PHARMACISTS’ CONSCIENCE CLEAR OF MANDATES
No committee even considered a bill that would have allowed healthcare providers to refuse healthcare services that violated their conscience. This legislation also would have interfered with pharmacy and other healthcare employers’ ability to discipline employees for violating company policies or procedures.
KEEPING HEALTHCARE COSTS DOWN
Alabama Retail continued in the 2009 session to oppose any mandatory healthcare benefits that could further increase the cost of healthcare coverage. Several such bills died, including required coverage
for prosthetics and for dependents until age 27.
INCREASE HEALTH INSURANCE DEDUCTION TO 200 PERCENT
In 2008, Alabama Retail and BATC achieved a 150 percent deduction for health insurance premiums paid by small businesses and their employees. Legislation proposed in 2009 would have bumped Alabama businesses with fewer than 25 employees and their employees who earn less than $50,000 up to a 200 percent deduction for the health insurance premiums they pay. Alabama Retail will support this legislation again in 2010.

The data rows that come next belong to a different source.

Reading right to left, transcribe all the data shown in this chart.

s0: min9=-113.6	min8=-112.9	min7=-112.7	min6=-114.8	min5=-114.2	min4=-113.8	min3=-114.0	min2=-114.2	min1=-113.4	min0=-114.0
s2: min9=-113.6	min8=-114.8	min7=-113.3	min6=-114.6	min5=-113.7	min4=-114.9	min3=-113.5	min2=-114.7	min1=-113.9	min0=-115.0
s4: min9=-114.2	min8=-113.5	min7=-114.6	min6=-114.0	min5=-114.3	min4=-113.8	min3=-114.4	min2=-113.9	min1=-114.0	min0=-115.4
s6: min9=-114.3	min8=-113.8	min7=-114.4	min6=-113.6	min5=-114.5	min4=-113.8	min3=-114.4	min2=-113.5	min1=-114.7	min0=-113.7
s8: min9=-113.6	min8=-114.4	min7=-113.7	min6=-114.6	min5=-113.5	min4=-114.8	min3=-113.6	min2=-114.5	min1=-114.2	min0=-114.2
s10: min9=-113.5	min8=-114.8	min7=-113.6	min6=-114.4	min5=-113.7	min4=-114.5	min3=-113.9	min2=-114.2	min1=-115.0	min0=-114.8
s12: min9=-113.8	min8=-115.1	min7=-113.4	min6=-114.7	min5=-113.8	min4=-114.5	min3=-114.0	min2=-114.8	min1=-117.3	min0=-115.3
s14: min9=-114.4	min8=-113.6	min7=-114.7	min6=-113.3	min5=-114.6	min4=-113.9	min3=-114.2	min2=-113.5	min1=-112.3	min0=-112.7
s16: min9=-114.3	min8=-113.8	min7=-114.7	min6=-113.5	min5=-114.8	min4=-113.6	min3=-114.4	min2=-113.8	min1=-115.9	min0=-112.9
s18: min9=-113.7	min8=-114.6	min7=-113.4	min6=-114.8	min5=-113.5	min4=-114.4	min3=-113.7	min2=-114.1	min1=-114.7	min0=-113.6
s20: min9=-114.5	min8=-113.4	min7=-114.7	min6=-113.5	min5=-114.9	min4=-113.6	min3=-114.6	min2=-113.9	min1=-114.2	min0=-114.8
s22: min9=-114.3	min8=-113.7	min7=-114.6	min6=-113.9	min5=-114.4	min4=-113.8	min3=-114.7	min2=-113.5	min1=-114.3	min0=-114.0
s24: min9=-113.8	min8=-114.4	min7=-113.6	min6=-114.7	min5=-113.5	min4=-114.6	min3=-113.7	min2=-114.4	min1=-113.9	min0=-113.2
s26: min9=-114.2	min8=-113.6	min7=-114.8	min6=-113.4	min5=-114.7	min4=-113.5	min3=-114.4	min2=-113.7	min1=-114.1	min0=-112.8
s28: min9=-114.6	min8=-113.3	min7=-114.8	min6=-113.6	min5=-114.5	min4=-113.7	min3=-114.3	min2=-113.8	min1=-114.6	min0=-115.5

ENERGY-EFFICIENT PRODUCTS SALES TAX HOLIDAY
As it has for many years, Alabama Retail will continue to support legislation to create an energy-efficient sales tax holiday. Opposition from the Alabama Education Association kept legislation that would have added energy-efficient appliances to the list of items included in Alabama’s annual sales tax holiday, from committee approval in 2009.
RESOLVE OTHERS’ ISSUES WITH SECURITY FREEZES
Efforts by the American Association of Retired Persons and trial lawyers to add liability language sidelined legislation that would have allowed a consumer to place a security freeze on his or her credit
report by sending a written request to a consumer credit reporting agency, Rather than risk addition of language detrimental to retailers, Alabama Retail worked to stall these bills in 2009, but will continue to work for security freeze legislation in 2010.